IndexError: index 89560 is out of bounds for axis 0 with size 89560

I did the below experiment:

  • create an array [ 1 2 3 4 5 6 7 8 9 10]
  • slice the array by removing the number 5. Expected result: [ 1 2 3 4 6 7 8 9 10]
tab = np.array([1,2,3,4,5,6,7,8,9,10])

print(tab)

end = int(len(tab)+1)
tab = np.r_[:5,6:end]

print(tab)

tab = np.r_[1:5,6:end]

print(tab)

which gives me the below result:

[ 1  2  3  4  5  6  7  8  9 10]
[ 0  1  2  3  4  6  7  8  9 10]
[ 1  2  3  4  6  7  8  9 10]

I don’t understand why there is a 0 in the second array that I print.
In order to get the result that I expected, I had slice by adding a 1 : tab = np.r_[1:5,6:end]

1 Like

Thanks for your reply, I haven’t learned Panda yet. Might get your point a bit later in my studies. Cheers !

Thanks for the contribution, I understand that there is no absolute response and it is more about a business analysis consideration. Appreciate the share of your reasoning.

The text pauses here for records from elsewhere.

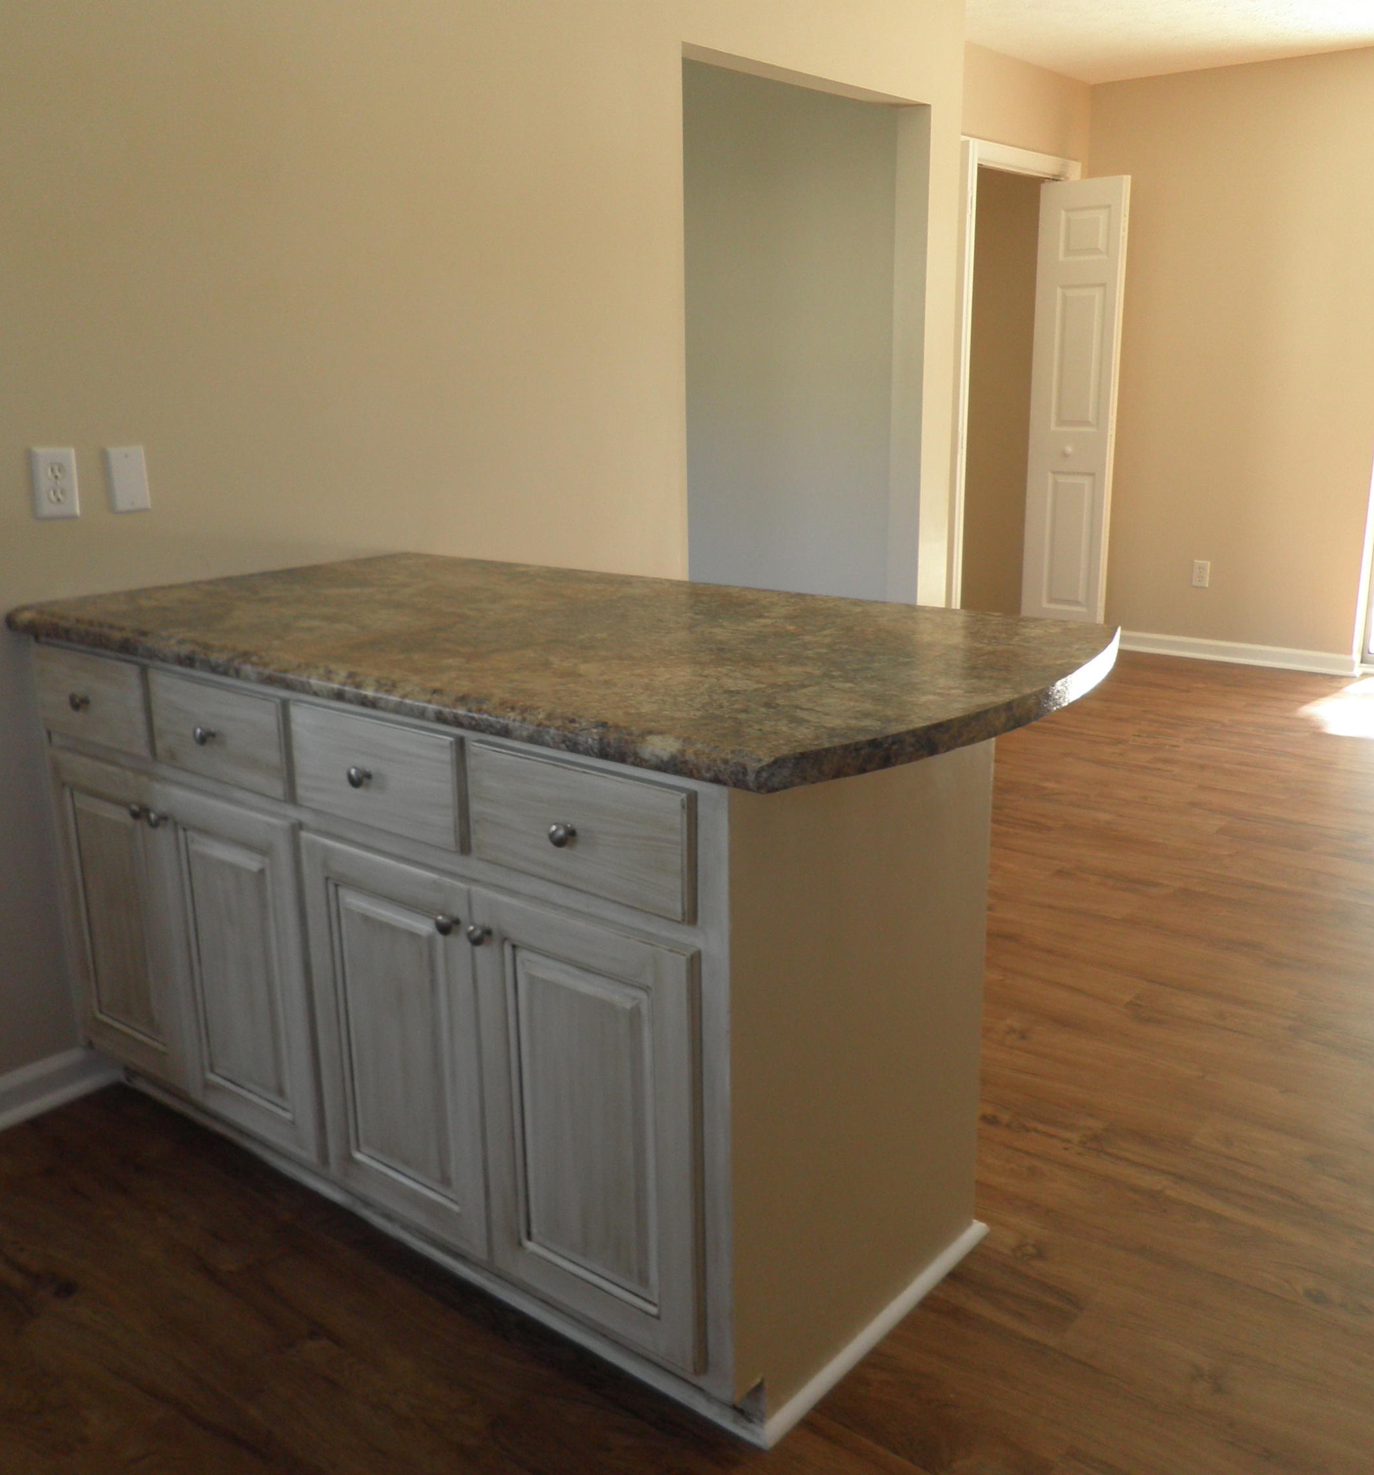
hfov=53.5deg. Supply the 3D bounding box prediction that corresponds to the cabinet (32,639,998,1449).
[{"bbox_3d":[-0.344,0.281,2.199,1.516,0.875,0.625,11,19,38],"label":"cabinet"}]

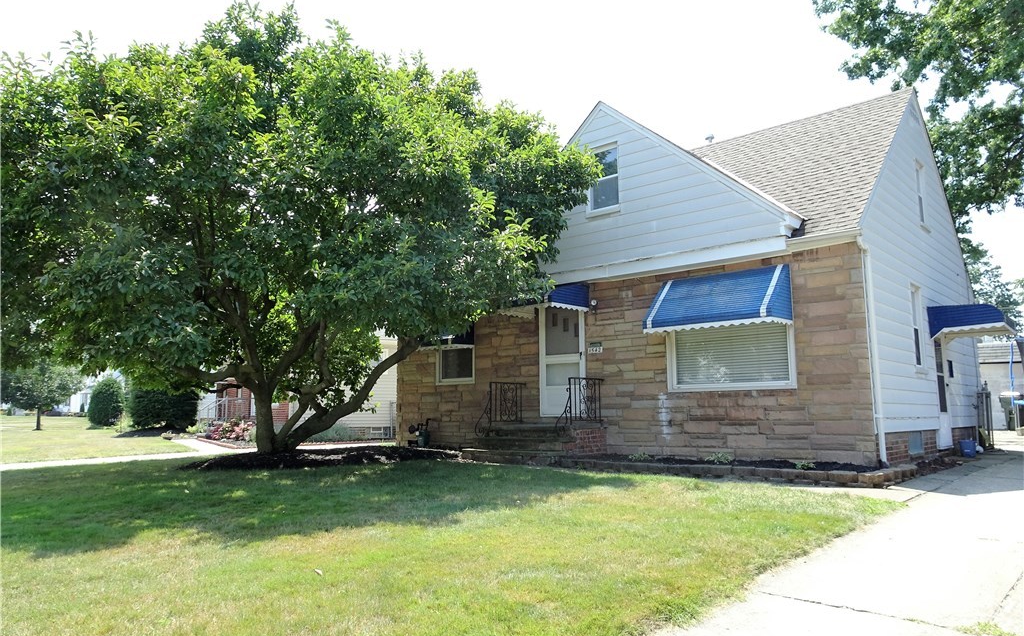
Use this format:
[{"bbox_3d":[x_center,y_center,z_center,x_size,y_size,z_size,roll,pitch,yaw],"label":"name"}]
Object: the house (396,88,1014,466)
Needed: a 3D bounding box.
[{"bbox_3d":[3.903,-0.549,15.956,10.088,6.674,8.827,-7,-10,41],"label":"house"}]

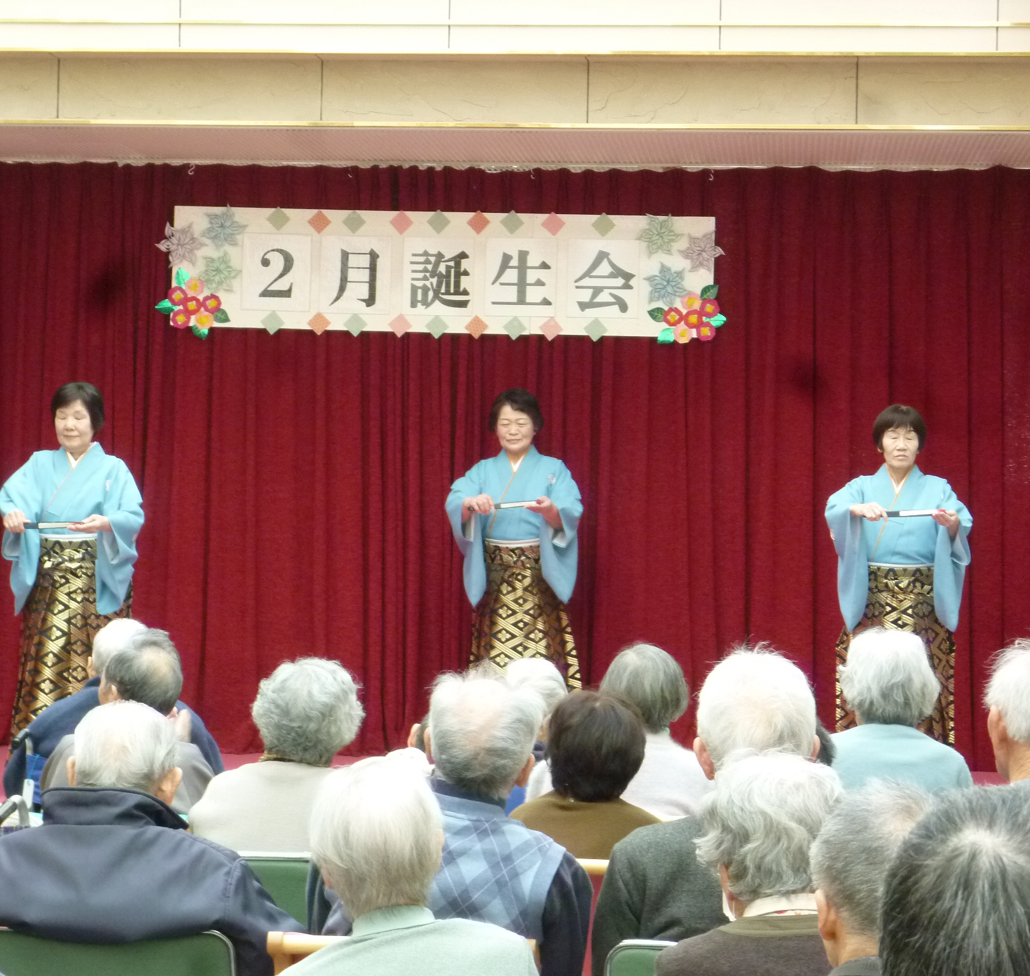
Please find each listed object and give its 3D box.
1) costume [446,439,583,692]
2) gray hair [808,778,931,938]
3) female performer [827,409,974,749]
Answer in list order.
[{"bbox_3d":[-0.015,0.479,12.304,0.530,1.282,0.450,1,0,5],"label":"costume"},{"bbox_3d":[0.462,0.471,4.050,0.172,0.200,0.200,1,0,0],"label":"gray hair"},{"bbox_3d":[1.442,0.412,12.154,0.560,1.470,0.450,1,0,5],"label":"female performer"}]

That is because of precision difference
See the different results between python sum and numpy np.sum

>>> p_sum = sum(taxi_modified[np.r_[0:1800,1802:len(taxi_modified)], 7])
>>> n_sum = np.sum(taxi_modified[np.r_[0:1800,1802:len(taxi_modified)], 7])
>>> p_sum, n_sum
(1134476.200000008, 1134476.2000000002)

if you use python sum you will get your expected output

>>> p_sum / (len(taxi_modified)-2)
12.667502623997947

while using numpy np.sum

>>> n_sum / (len(taxi_modified)-2)
12.667502623997859

gives simiar to taxi_modified[np.r_[:1800,1802:len(taxi_modified)], 7].mean() so i guess mean internally using np.sum but i am not sure.


You don’t have to include extra 1 as index start with 0 so it already covering upto latst element of array.

Here again you don’t have to add extra 1 in end. and second here using np.r_ we are generating indices for our array so after generating indices you have to slice it with array and more you want to ignore 5th value which means 4th index so while generating indices we should ignore 4
Hence it should be

end = len(tab)                 # removed extra `1`
tab = tab[np.r_[:4,6:end]]     # Slicing with array `tab` and ignore 4th index instead of 5th

See the doc that says

So np.r_[:1800, 1802:] similar to concatenation of np.arange(start=None, stop=1800) and np.arange(start=1802, stop=None) but i dont know why it returning result when stop=None in second slicing.